MacArthur is partnering with leading impact investors The Rockefeller Foundation and Omidyar Network, who will add their expertise and financial resources to the consortium.
It has committed US$150 million (A$212 Million) to invest on a matching basis in around five funds or intermediaries that demonstrate a “powerful use” of catalytic capital across different sectors and geographies.
Its first investment is $30 million to expand and accelerate The Rockefeller Foundation’s Zero Gap innovative finance portfolio, matched by $30 million from The Rockefeller Foundation.
Managed by The Rockefeller Foundation’s new impact investment management platform, these funds will tap into mainstream markets and investors, scaling up investments into new finance vehicles to help close a reported $5-7 trillion SDG financing gap.
MacArthur president Julia Stasch, who announced the consortium at the Global Impact Investing Network Investors’ Council Annual Meeting, said catalytic capital is needed for impact investing to realise its full potential.
“While impact investing is growing rapidly, much of the attention focuses on market-rate returns, leaving a serious gap in financing opportunities for many promising impact enterprises and funds that could help address critical social challenges,” Stasch said.
“The Catalytic Capital Consortium will help more investors appreciate the importance of this type of capital in yielding deeper, more sustainable impact for people and the planet.”
According to a report released this week, catalytic capital is an essential component to achieving the SDGs, helping meet the demand for more capital, and complementing and paving the way for conventional investment.
Dr Rajiv Shah, president of The Rockefeller Foundation, said the need for innovative financing solutions for impact investing was clear.
“The cost of solving the world’s most critical problems runs into the trillions of dollars.
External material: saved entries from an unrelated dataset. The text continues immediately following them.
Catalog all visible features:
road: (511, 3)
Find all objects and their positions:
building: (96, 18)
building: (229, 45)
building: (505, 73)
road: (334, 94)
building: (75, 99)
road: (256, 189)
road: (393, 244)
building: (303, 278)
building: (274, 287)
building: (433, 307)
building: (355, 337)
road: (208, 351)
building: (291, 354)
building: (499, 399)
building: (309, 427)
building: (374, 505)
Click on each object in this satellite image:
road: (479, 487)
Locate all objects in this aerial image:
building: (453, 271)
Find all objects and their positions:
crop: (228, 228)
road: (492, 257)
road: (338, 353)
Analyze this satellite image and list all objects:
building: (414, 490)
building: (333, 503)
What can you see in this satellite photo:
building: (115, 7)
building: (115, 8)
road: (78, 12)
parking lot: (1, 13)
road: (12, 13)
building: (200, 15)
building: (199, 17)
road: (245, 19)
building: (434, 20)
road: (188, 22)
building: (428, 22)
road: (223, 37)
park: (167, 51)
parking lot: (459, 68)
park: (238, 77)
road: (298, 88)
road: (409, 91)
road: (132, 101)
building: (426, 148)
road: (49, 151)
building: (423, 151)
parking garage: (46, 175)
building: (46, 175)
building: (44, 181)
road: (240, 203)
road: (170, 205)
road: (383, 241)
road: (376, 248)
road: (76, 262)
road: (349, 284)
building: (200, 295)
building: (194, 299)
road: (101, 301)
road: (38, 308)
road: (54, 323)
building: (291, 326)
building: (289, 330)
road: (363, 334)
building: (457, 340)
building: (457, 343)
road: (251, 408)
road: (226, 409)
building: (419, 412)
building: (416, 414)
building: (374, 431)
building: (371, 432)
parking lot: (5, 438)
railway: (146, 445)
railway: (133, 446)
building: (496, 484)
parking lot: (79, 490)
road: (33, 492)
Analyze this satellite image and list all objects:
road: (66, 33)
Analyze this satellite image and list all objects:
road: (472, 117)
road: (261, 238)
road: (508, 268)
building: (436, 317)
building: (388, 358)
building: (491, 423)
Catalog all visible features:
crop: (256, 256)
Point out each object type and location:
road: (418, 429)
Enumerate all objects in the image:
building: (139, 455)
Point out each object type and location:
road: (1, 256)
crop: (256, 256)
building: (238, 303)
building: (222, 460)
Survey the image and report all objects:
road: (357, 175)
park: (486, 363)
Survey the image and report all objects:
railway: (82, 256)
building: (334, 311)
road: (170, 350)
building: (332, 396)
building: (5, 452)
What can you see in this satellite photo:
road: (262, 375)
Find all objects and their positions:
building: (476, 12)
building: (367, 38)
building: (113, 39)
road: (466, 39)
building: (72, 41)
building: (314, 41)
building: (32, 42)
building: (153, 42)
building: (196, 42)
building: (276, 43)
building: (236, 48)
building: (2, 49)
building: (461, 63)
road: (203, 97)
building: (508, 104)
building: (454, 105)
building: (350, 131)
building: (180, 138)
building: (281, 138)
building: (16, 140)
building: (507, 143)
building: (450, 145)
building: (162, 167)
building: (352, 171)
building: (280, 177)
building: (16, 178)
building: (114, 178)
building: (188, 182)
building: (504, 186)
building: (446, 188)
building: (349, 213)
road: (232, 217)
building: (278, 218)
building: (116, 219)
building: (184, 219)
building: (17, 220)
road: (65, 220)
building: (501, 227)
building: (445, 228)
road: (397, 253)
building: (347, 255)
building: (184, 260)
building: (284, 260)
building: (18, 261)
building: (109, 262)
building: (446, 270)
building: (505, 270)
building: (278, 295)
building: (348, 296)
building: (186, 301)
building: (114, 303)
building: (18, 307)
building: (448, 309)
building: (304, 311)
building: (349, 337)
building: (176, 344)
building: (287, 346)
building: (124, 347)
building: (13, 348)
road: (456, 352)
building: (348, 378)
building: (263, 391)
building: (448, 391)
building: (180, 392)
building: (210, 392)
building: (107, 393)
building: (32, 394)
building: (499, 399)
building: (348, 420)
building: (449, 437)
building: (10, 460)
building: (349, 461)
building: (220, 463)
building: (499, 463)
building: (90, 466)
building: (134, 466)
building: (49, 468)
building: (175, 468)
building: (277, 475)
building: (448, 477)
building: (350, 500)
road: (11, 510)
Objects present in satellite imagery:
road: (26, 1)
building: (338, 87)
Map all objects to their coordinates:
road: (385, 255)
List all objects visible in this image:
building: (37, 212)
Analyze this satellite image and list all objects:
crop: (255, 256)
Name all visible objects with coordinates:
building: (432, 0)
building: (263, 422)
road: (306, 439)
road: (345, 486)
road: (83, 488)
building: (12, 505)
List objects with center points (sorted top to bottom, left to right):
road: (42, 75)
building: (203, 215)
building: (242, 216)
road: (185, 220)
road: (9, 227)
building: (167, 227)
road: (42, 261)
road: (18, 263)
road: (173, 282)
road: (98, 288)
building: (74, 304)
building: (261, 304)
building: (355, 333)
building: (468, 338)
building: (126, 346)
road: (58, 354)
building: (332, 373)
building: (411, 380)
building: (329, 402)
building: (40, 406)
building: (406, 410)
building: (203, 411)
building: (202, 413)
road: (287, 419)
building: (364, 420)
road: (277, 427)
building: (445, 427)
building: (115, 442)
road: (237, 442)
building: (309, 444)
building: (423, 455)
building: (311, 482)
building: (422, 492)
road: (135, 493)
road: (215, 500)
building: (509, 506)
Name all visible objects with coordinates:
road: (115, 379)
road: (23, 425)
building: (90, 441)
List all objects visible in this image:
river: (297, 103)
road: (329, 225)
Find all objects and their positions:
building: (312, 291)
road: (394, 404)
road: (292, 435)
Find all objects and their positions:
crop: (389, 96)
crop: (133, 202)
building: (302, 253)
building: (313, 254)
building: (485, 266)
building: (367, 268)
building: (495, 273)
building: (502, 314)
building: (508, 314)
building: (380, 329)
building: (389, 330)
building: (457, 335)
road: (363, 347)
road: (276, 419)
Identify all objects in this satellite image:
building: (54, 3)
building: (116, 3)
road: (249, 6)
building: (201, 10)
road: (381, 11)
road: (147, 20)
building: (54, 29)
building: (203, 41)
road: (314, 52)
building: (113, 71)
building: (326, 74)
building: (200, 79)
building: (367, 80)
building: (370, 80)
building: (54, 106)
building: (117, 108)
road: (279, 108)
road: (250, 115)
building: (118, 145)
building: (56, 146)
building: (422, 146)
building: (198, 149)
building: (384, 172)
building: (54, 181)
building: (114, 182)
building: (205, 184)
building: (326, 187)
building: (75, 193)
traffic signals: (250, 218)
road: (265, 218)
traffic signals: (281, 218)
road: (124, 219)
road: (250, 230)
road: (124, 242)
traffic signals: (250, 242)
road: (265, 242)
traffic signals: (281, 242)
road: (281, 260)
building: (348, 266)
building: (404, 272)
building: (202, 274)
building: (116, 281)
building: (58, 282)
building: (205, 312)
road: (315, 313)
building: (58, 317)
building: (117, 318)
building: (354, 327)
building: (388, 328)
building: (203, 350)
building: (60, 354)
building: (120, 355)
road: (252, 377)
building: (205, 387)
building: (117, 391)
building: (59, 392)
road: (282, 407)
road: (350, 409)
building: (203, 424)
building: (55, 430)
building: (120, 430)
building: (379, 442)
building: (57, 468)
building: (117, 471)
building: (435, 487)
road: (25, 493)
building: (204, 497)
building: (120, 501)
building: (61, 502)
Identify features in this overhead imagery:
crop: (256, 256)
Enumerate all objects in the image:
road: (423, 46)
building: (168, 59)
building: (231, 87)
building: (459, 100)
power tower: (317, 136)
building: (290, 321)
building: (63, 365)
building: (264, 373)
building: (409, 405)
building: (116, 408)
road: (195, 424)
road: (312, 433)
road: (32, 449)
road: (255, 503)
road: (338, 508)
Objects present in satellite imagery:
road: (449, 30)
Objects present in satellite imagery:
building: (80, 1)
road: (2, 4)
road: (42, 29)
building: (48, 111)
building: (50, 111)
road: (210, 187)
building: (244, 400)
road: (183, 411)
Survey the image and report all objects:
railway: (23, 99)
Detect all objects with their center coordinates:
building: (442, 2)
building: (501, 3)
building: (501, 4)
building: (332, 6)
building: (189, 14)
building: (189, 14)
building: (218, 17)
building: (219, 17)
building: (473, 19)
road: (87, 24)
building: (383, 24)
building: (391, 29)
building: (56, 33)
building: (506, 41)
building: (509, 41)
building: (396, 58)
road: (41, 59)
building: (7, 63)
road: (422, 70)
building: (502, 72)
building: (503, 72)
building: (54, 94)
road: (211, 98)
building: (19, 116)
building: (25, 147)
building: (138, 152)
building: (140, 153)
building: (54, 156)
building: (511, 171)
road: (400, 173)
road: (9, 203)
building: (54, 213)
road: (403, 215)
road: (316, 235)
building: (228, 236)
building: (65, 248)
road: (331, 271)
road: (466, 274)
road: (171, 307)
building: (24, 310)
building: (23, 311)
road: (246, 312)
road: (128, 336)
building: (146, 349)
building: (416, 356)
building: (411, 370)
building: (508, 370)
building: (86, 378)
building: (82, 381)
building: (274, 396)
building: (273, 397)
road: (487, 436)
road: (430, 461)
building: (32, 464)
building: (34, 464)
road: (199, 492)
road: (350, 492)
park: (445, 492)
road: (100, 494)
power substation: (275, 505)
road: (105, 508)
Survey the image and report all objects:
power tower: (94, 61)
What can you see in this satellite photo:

Currently, more than $200 trillion in private capital is invested in global financial markets,” Shah said.
“Together, we must find innovative and catalytic solutions to mobilise private capital to close this widening gap between those with hope and prosperity, and those without… Closing this financing gap is our urgent task.”
MacArthur, The Rockefeller Foundation and Omidyar Network are also dedicating $10 million over three years to grants that promote how catalytic capital can be most effective and what additional tools and practices are needed for impact investors.
Mike Kubzansky, managing partner at Omidyar Network, said we needed to reimagine capitalism and shift how people thought about the role of capital in our economy and society.
“Investors need a greater understanding of the range of capital across the returns continuum,” Kubzansky said.
“This initiative has the potential to help investors better target catalytic capital to where it can have the greatest impact – ultimately helping to pioneer new innovations, drive sector-level change, and unlock larger sums of investment to build more equitable economies.”
A 2017 report from the Australian Advisory Board on Impact Investing said attracting sources of catalytic capital was one lever for growth in Australia’s impact investment market.
It said a gap in catalytic capital was reflected in market benchmarking data that showed 24 per cent of active Australian investors were prepared to take a sub-market return compared to 34 per cent globally.
The report noted that governments and philanthropy needed to act as providers for catalytic capital to help mobilise and unlock private sector capital and activity.